All das setzt voraus, dass man zunächst einmal eine sehr genaue Vorstellung davon hat, was das Arbeiten mit Unterstützung durch einen Computer bedeutet. Deswegen wird das erste Unterkapitel diesem Thema gewidmet sein.
1.1
Computer: Ihre Stärken -
und ihre Schwächen In unserem Land muss man das Wissen darüber, was ein Computer eigentlich ist, kann und vor allem auch nicht kann, mit der Lupe suchen. Ohne dieses Wissen ist es aber unmöglich zu verstehen, wann relationale Datenbanken und folglich auch SQL wahre Wunder wirken können - und wo Systeme auf der Basis relationaler Datenbanken schlicht das Verkehrte wären.

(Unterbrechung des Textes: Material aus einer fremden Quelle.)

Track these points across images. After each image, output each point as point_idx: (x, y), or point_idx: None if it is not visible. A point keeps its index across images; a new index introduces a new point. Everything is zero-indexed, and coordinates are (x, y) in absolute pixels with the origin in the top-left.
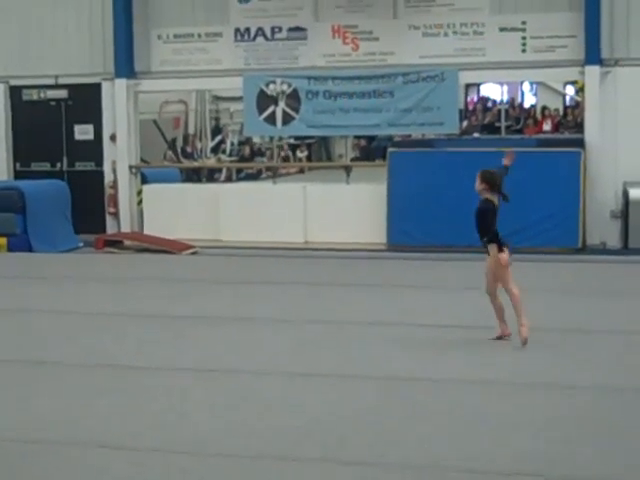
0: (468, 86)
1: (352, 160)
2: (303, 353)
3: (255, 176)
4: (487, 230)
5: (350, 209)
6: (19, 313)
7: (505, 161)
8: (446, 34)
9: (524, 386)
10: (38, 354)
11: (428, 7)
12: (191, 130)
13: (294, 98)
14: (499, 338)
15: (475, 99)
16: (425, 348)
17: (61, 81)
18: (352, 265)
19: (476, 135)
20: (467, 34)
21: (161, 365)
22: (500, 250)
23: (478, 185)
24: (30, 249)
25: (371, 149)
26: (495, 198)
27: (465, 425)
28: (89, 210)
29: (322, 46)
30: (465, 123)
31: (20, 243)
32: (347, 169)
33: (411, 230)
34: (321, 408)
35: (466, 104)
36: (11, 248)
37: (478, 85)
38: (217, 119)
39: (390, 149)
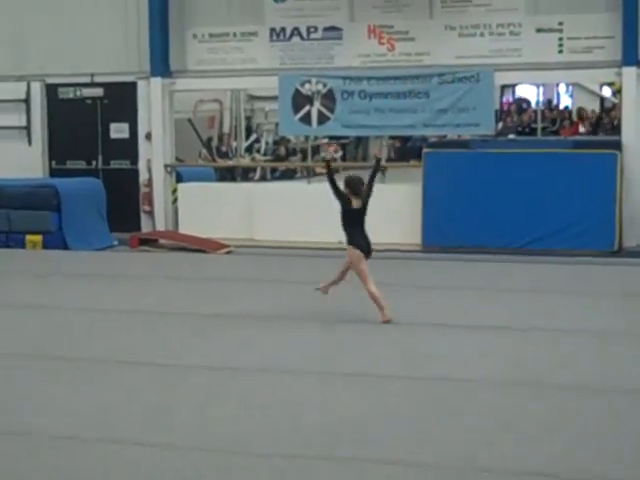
0: (503, 87)
1: (387, 161)
2: (335, 353)
3: (289, 176)
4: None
5: (385, 209)
6: (54, 310)
7: (376, 151)
8: (482, 34)
9: (558, 387)
10: (73, 351)
11: (464, 7)
12: (226, 129)
13: (329, 98)
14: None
15: (510, 100)
16: (460, 349)
17: (97, 79)
18: (386, 266)
19: (511, 136)
20: (503, 35)
21: (195, 363)
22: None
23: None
24: (65, 247)
25: (406, 150)
26: (355, 201)
27: (499, 425)
28: (124, 208)
29: (358, 46)
30: (500, 124)
31: (55, 241)
32: (382, 169)
33: (446, 231)
34: (353, 407)
35: (501, 105)
36: (46, 245)
37: (513, 86)
38: (251, 118)
39: (425, 150)
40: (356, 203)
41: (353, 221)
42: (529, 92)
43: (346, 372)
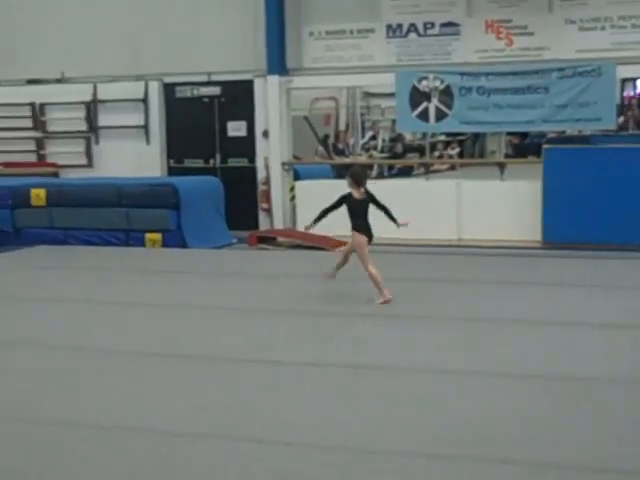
0: (624, 81)
1: (505, 157)
2: (455, 351)
3: (406, 172)
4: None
5: (504, 206)
6: (172, 308)
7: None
8: (603, 28)
9: None
10: (186, 348)
11: (584, 1)
12: (342, 127)
13: (447, 94)
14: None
15: (632, 94)
16: (581, 347)
17: (214, 78)
18: (506, 263)
19: (633, 131)
20: (625, 27)
21: (311, 361)
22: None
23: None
24: (184, 245)
25: (524, 146)
26: (356, 192)
27: (634, 426)
28: (242, 206)
29: (475, 42)
30: (621, 119)
31: (174, 239)
32: (501, 166)
33: (566, 227)
34: (476, 407)
35: (622, 99)
36: (166, 244)
37: (634, 80)
38: (365, 115)
39: (545, 146)
40: (358, 194)
41: (357, 210)
42: None
43: (472, 370)
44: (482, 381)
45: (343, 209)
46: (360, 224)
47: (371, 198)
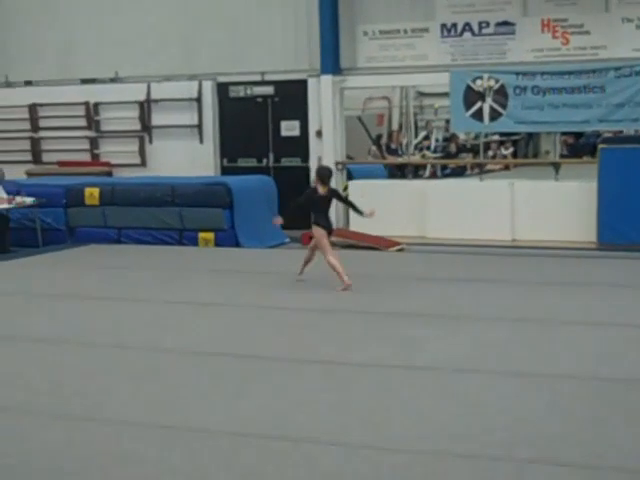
0: None
1: (560, 157)
2: (509, 351)
3: (460, 173)
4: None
5: (559, 207)
6: (229, 308)
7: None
8: None
9: None
10: (248, 349)
11: None
12: (395, 126)
13: (501, 94)
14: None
15: None
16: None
17: (267, 78)
18: (561, 264)
19: None
20: None
21: (367, 361)
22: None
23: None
24: (237, 244)
25: (579, 145)
26: (321, 188)
27: None
28: None
29: (531, 41)
30: None
31: (228, 238)
32: (556, 166)
33: (623, 228)
34: (530, 407)
35: None
36: (219, 243)
37: None
38: (419, 115)
39: (601, 146)
40: (322, 190)
41: (318, 205)
42: None
43: (521, 371)
44: (518, 382)
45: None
46: (321, 218)
47: (335, 194)
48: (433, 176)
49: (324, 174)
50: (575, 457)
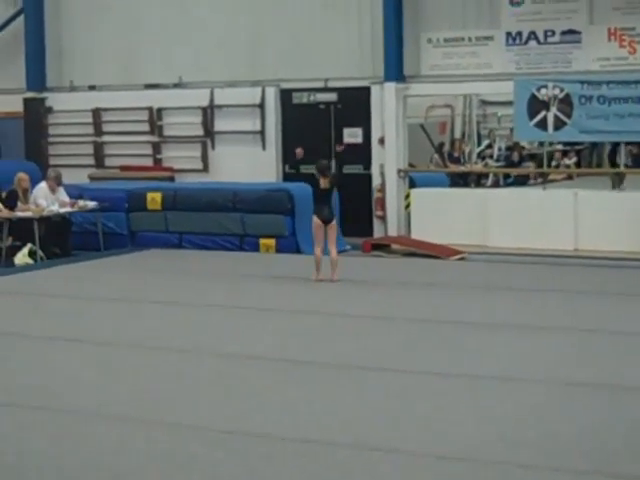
0: None
1: (625, 167)
2: (572, 362)
3: (522, 182)
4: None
5: (623, 217)
6: (289, 314)
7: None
8: None
9: None
10: (300, 354)
11: None
12: (457, 134)
13: (566, 103)
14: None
15: None
16: None
17: (330, 84)
18: (625, 274)
19: None
20: None
21: (426, 369)
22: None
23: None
24: (298, 251)
25: None
26: (322, 181)
27: None
28: (357, 213)
29: (597, 50)
30: None
31: (288, 244)
32: (620, 176)
33: None
34: (592, 418)
35: None
36: (280, 249)
37: None
38: (482, 123)
39: None
40: (323, 183)
41: (320, 197)
42: None
43: (579, 381)
44: (576, 392)
45: None
46: (322, 209)
47: (336, 184)
48: (495, 185)
49: (324, 166)
50: (636, 471)
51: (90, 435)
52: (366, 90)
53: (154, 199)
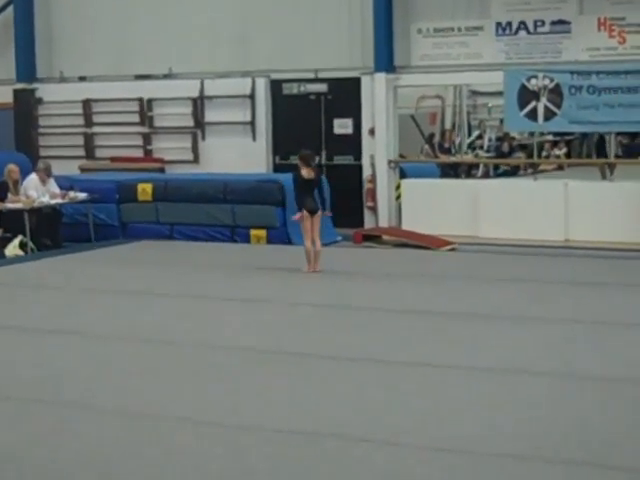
0: None
1: (615, 157)
2: (563, 353)
3: (513, 172)
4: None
5: (613, 207)
6: (282, 305)
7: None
8: None
9: None
10: (292, 346)
11: None
12: (447, 125)
13: (556, 93)
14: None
15: None
16: None
17: (321, 75)
18: (615, 264)
19: None
20: None
21: (419, 360)
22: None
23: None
24: (289, 242)
25: (634, 146)
26: (305, 171)
27: None
28: (347, 204)
29: (586, 40)
30: None
31: (279, 235)
32: (611, 166)
33: None
34: (587, 409)
35: None
36: (270, 240)
37: None
38: (472, 113)
39: None
40: (307, 174)
41: (304, 188)
42: None
43: (573, 372)
44: (573, 384)
45: None
46: (305, 201)
47: (319, 177)
48: (486, 175)
49: (307, 156)
50: (632, 462)
51: (83, 428)
52: (356, 81)
53: (145, 190)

Unsere "allgemeinbildenden" Schulen
Dieser Abschnitt ist unter anderem deswegen hier notwendig, weil es geradezu ein Aberglaube ist anzunehmen, dass unsere allgemeinbildenden Schulen für eine ausreichende Kenntnis im Computer-Bereich sorgen würden. Entsprechende Lehrpläne
wurden um Jahrzehnte verspätet überhaupt erst entwickelt, zwingen die Schüler vorwiegend Theorien zu lernen, die bestenfalls in der ersten Hälfte des vorigen Jahrhunderts noch ein wertvolles Allgemeinwissen darstellten - und heutzutage nur noch für wenige Spezialisten interessant sind (z.B. Algorithmentheorie, Normalisierung). enthalten gerade jene Teile, die für die Praxis und damit das spätere Leben der Schüler interessant wären, gar nicht oder bestenfalls in völlig unzureichender Weise (z.B. Gestaltung von Benutzerschnittstellen, Dokumentation). sind in keiner Weise der Tatsache angepasst, dass sie ein sich rasend schnell entwickelndes Gebiet betreffen: Von einem Informatiker, der an der renommierten Universität "RWTH Aachen" studiert hatte, hörte ich schon vor vielen Jahren, dass in seinem Fach die Lehrbücher (und nicht etwa die Lehrpläne!) alle fünf Jahre komplett neu geschrieben würden. Dazu kommt, dass die Ausbildung der Lehrer - also jener, die das Wissen eigentlich vermitteln sollten - völlig unzureichend ist und viel zu spät begonnen wurde.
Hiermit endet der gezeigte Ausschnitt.